- **Task goal**: Write out the entries below exactly, starting at the first line and stopping after the line that contains "Figure 2. Part"; skip all pictures.

- **Records from a data collection**:
════════════════════

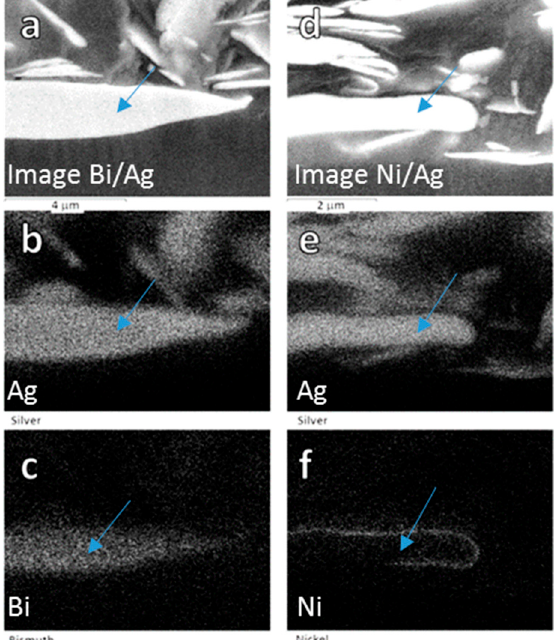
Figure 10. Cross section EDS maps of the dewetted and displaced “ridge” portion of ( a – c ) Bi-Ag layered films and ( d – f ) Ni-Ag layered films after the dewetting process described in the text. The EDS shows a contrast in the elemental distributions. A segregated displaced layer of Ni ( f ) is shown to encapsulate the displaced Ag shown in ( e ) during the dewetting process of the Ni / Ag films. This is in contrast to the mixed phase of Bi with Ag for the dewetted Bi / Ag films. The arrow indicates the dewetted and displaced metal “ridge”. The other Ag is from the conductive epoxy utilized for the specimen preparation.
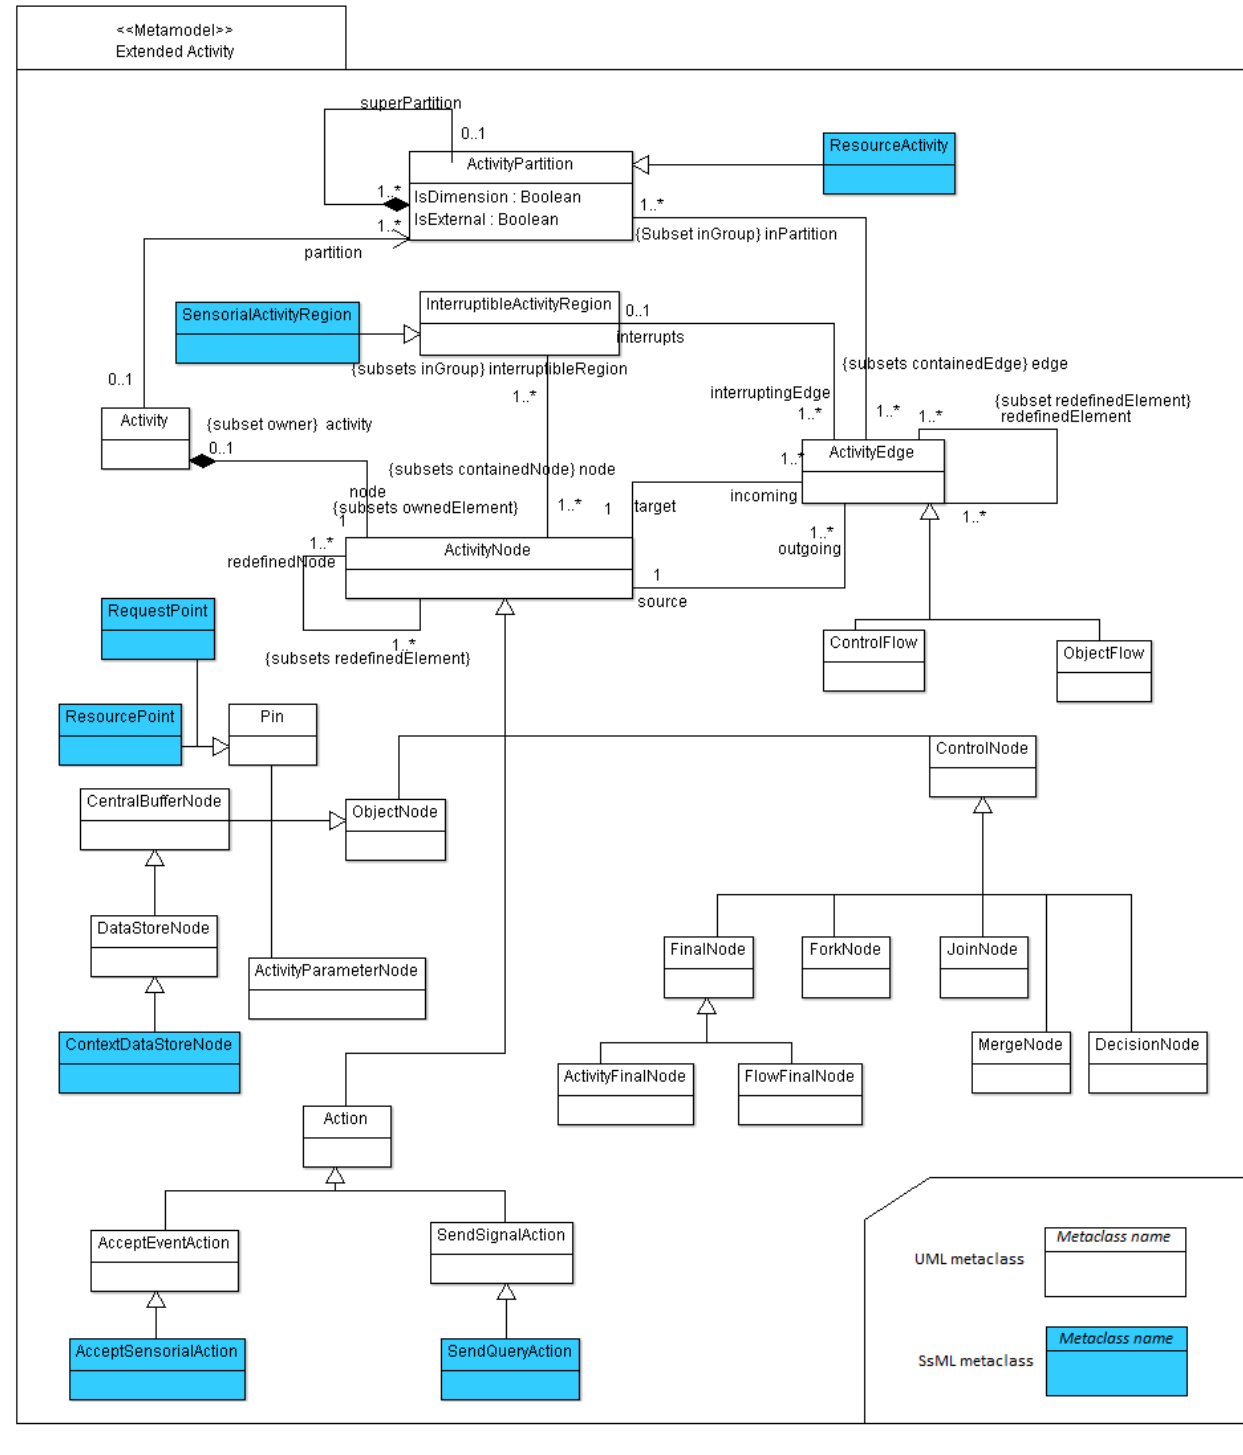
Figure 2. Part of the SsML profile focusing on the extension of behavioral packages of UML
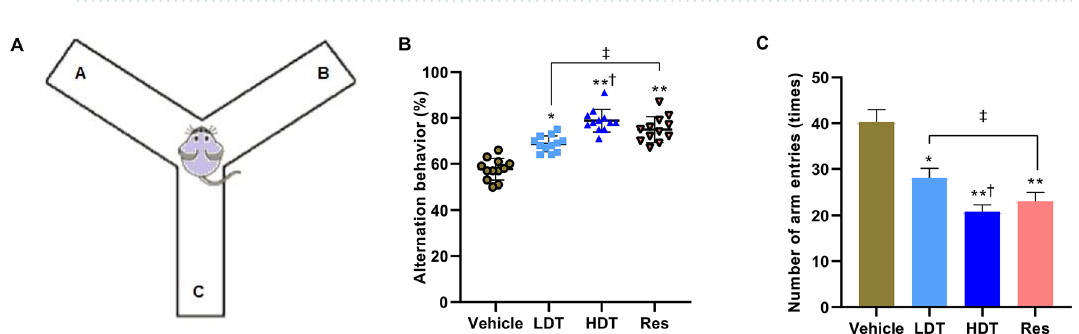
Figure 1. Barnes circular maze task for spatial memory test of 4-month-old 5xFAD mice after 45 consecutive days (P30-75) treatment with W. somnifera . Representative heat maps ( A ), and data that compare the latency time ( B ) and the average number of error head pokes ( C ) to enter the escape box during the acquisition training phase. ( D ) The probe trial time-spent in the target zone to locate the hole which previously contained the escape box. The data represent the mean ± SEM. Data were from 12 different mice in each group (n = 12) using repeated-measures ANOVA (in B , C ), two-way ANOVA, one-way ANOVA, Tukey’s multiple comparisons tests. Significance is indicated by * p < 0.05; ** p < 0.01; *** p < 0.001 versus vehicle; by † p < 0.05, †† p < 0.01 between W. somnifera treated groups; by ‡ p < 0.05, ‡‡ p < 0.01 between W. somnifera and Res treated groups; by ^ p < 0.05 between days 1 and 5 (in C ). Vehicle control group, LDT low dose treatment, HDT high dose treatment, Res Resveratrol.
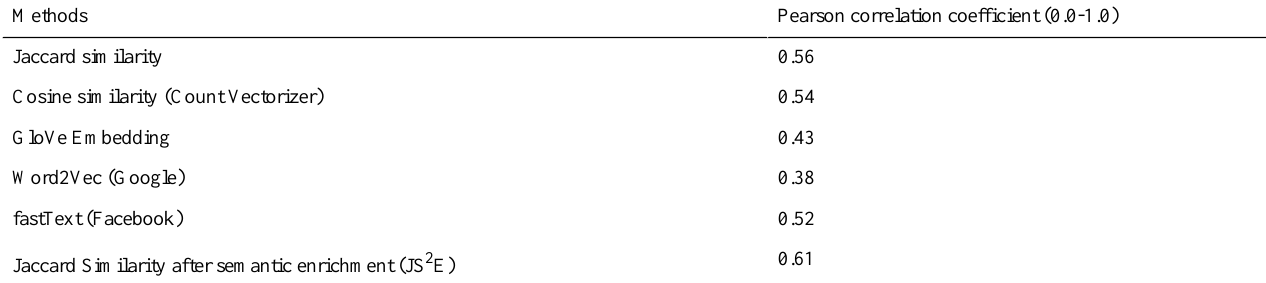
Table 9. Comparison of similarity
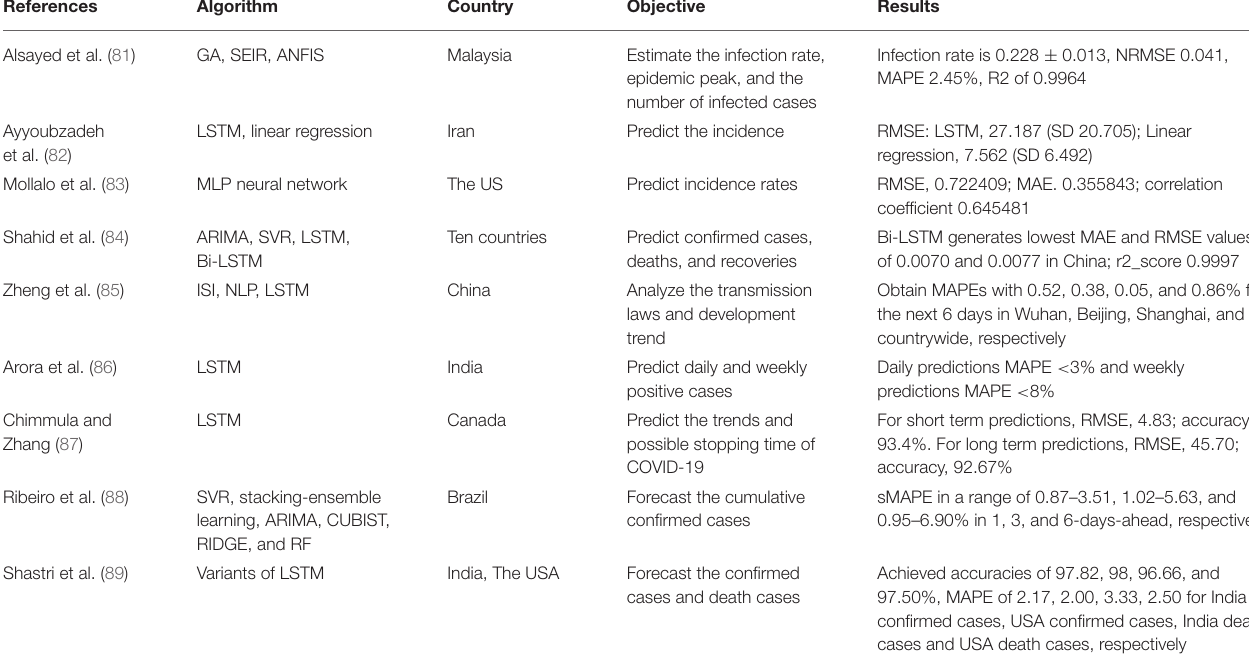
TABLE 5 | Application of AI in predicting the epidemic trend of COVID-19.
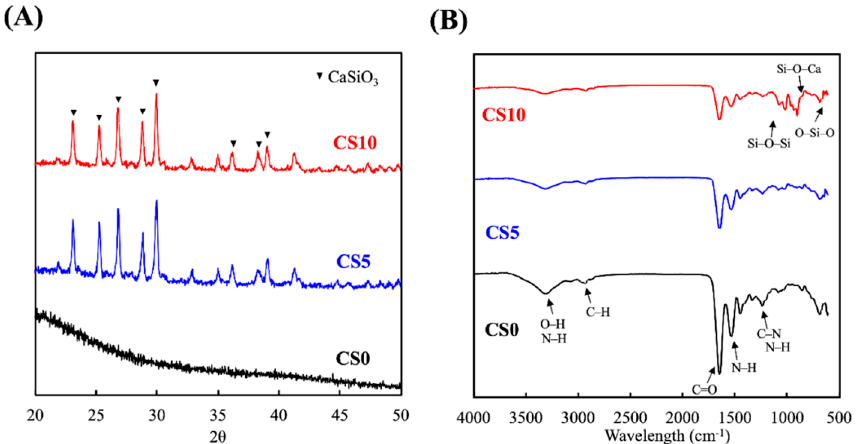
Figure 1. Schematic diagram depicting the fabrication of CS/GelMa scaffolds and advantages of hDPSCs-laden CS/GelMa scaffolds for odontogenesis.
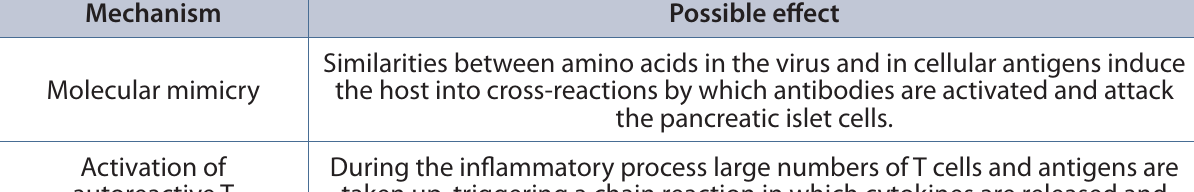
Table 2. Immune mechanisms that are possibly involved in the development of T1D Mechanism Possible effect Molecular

════════════════════

- **Response to the exercise**:
Figure 10. Cross section EDS maps of the dewetted and displaced “ridge” portion of ( a – c ) Bi-Ag layered films and ( d – f ) Ni-Ag layered films after the dewetting process described in the text. The EDS shows a contrast in the elemental distributions. A segregated displaced layer of Ni ( f ) is shown to encapsulate the displaced Ag shown in ( e ) during the dewetting process of the Ni / Ag films. This is in contrast to the mixed phase of Bi with Ag for the dewetted Bi / Ag films. The arrow indicates the dewetted and displaced metal “ridge”. The other Ag is from the conductive epoxy utilized for the specimen preparation.
Figure 2. Part of the SsML profile focusing on the extension of behavioral packages of UML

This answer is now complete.